• [WHAT THE TASK REQUIRES]: Please write out the entire listing below exactly, excluding its pictures.

• [WORKING DATA]:
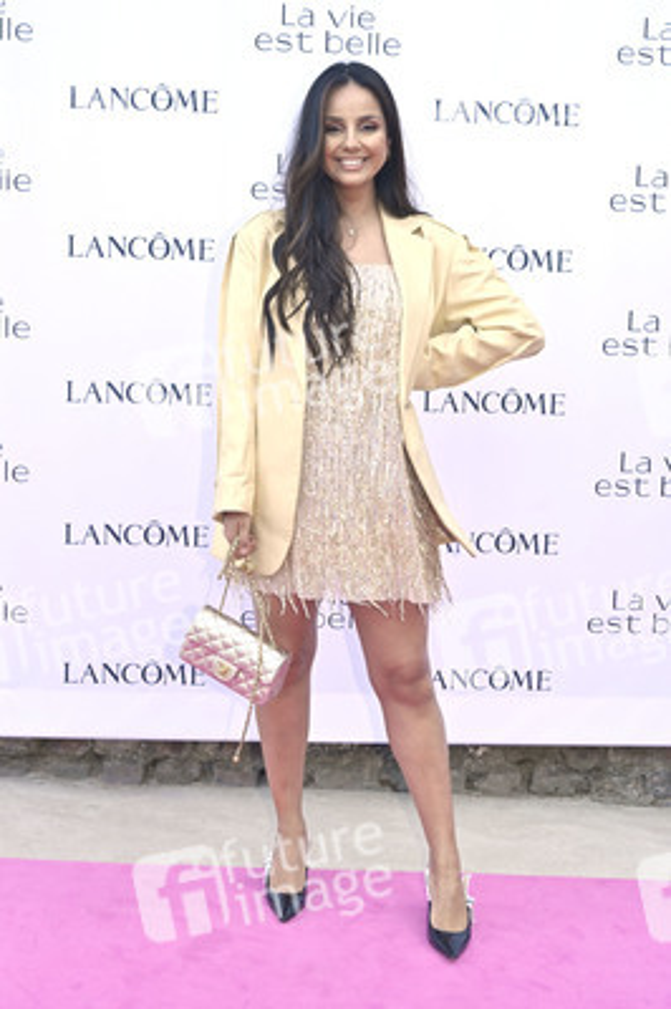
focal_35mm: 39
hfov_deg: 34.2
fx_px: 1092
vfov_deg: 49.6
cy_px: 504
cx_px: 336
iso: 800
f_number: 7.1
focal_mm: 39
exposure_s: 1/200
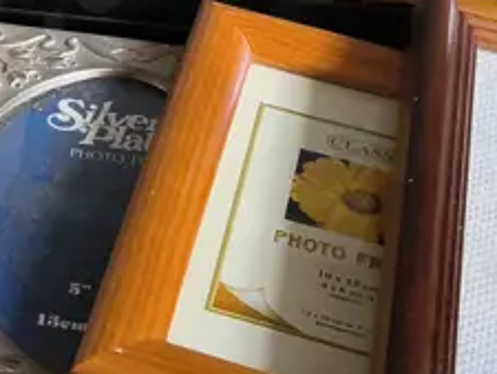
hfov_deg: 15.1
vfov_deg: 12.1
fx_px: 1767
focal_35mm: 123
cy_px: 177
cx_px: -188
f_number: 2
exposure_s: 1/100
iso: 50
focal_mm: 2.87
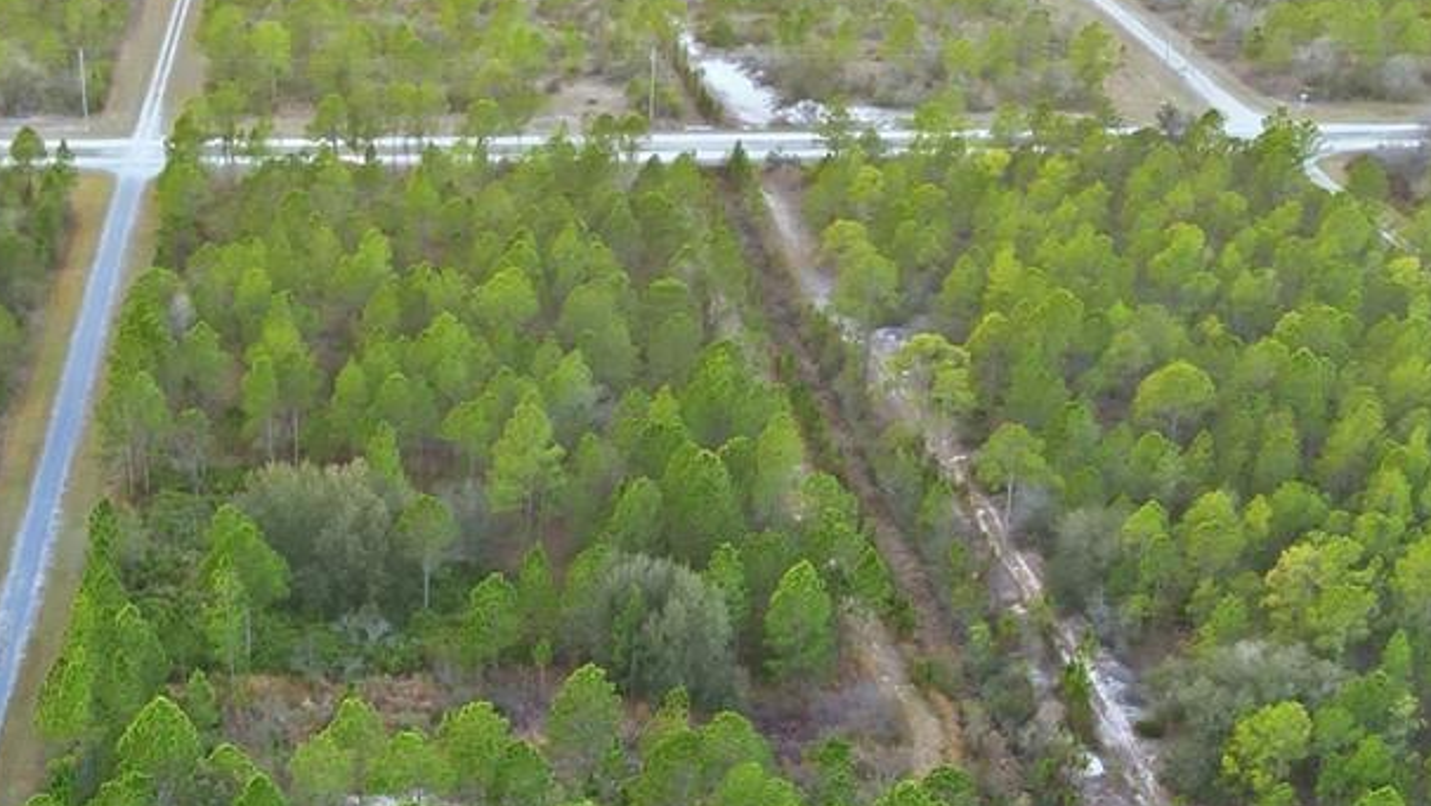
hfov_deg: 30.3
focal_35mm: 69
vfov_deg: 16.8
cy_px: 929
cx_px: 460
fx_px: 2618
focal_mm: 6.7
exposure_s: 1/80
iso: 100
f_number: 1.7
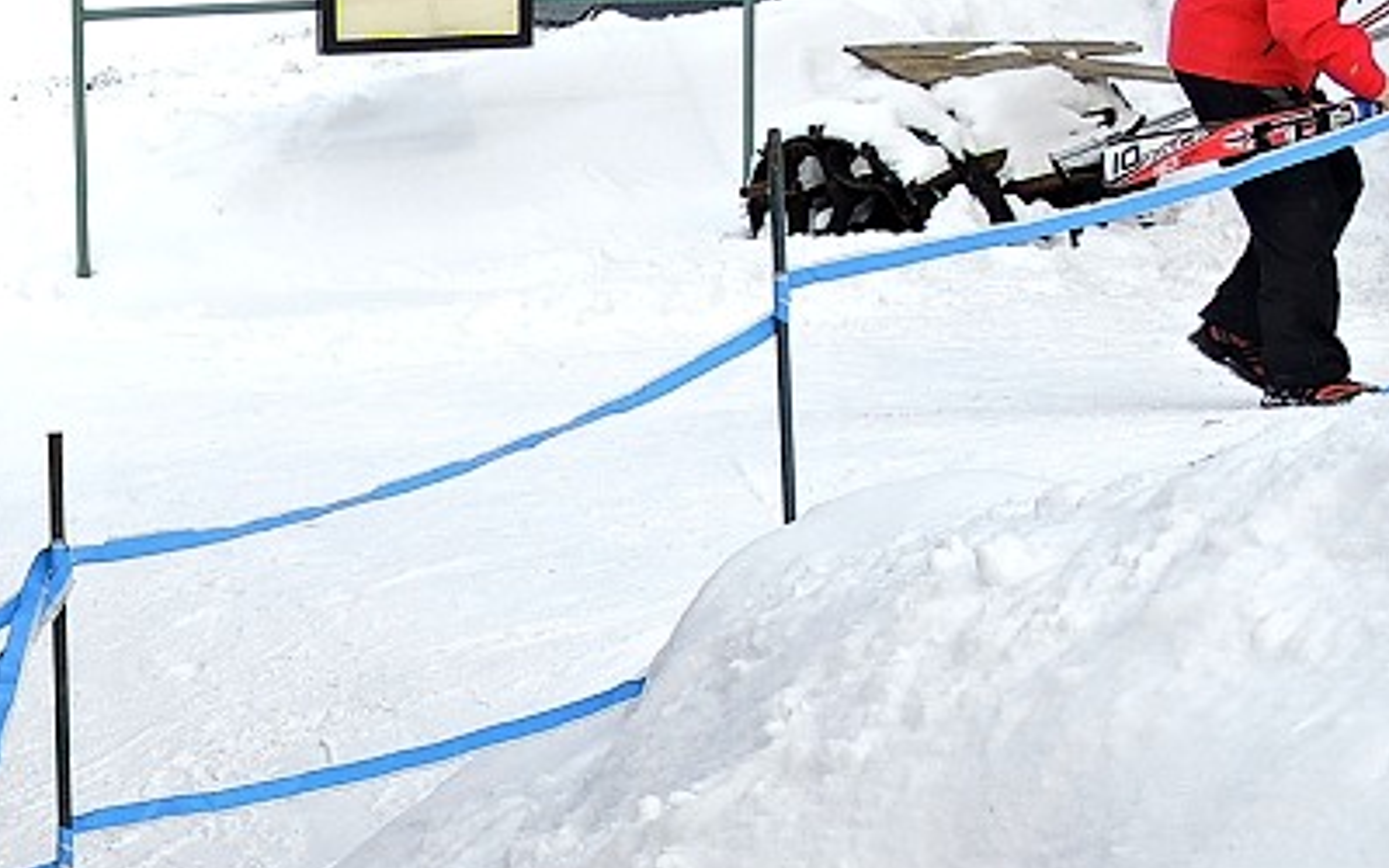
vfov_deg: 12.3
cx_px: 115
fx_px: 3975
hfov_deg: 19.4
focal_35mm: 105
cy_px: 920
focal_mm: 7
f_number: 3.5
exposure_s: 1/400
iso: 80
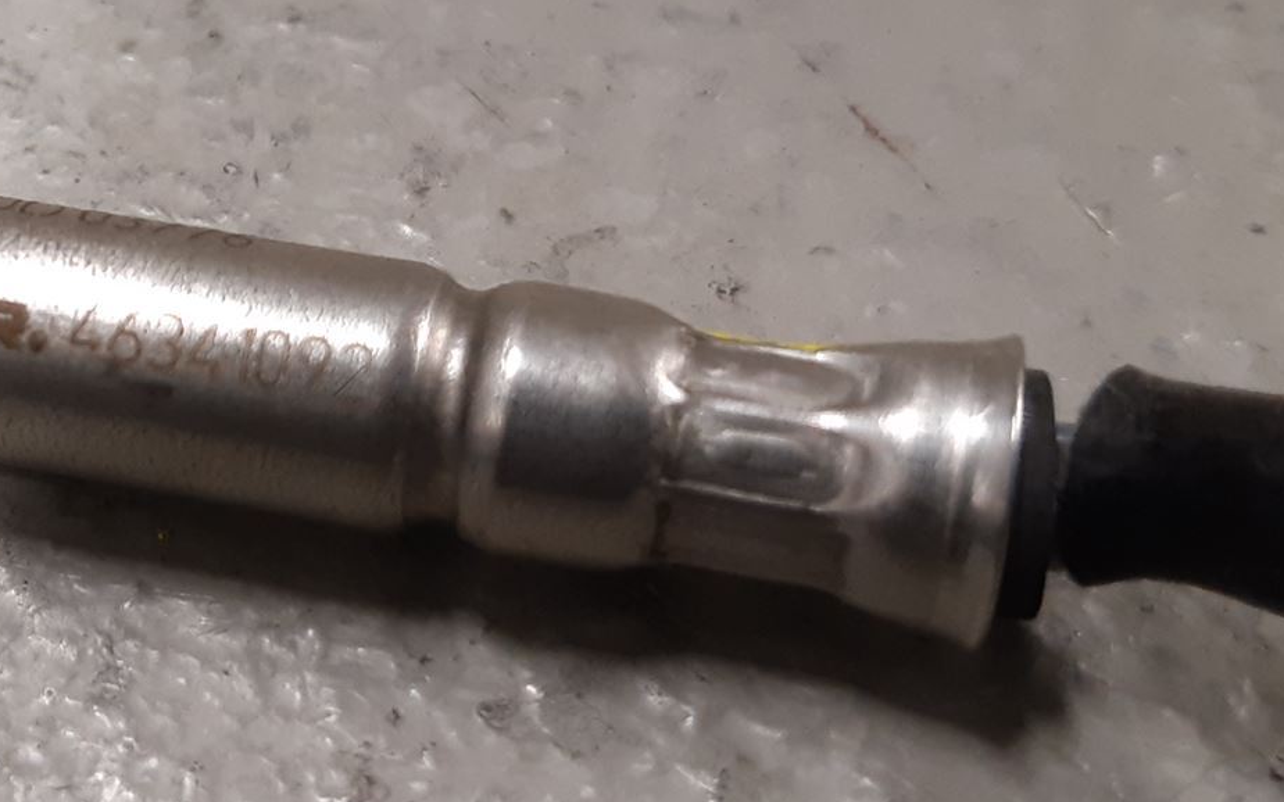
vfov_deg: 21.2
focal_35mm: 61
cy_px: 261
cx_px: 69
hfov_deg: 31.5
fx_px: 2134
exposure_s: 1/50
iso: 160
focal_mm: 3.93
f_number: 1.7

• [TASK SOLUTION]:
focal_35mm: 39
hfov_deg: 34.2
fx_px: 1092
vfov_deg: 49.6
cy_px: 504
cx_px: 336
iso: 800
f_number: 7.1
focal_mm: 39
exposure_s: 1/200
hfov_deg: 15.1
vfov_deg: 12.1
fx_px: 1767
focal_35mm: 123
cy_px: 177
cx_px: -188
f_number: 2
exposure_s: 1/100
iso: 50
focal_mm: 2.87
hfov_deg: 30.3
focal_35mm: 69
vfov_deg: 16.8
cy_px: 929
cx_px: 460
fx_px: 2618
focal_mm: 6.7
exposure_s: 1/80
iso: 100
f_number: 1.7
vfov_deg: 12.3
cx_px: 115
fx_px: 3975
hfov_deg: 19.4
focal_35mm: 105
cy_px: 920
focal_mm: 7
f_number: 3.5
exposure_s: 1/400
iso: 80
vfov_deg: 21.2
focal_35mm: 61
cy_px: 261
cx_px: 69
hfov_deg: 31.5
fx_px: 2134
exposure_s: 1/50
iso: 160
focal_mm: 3.93
f_number: 1.7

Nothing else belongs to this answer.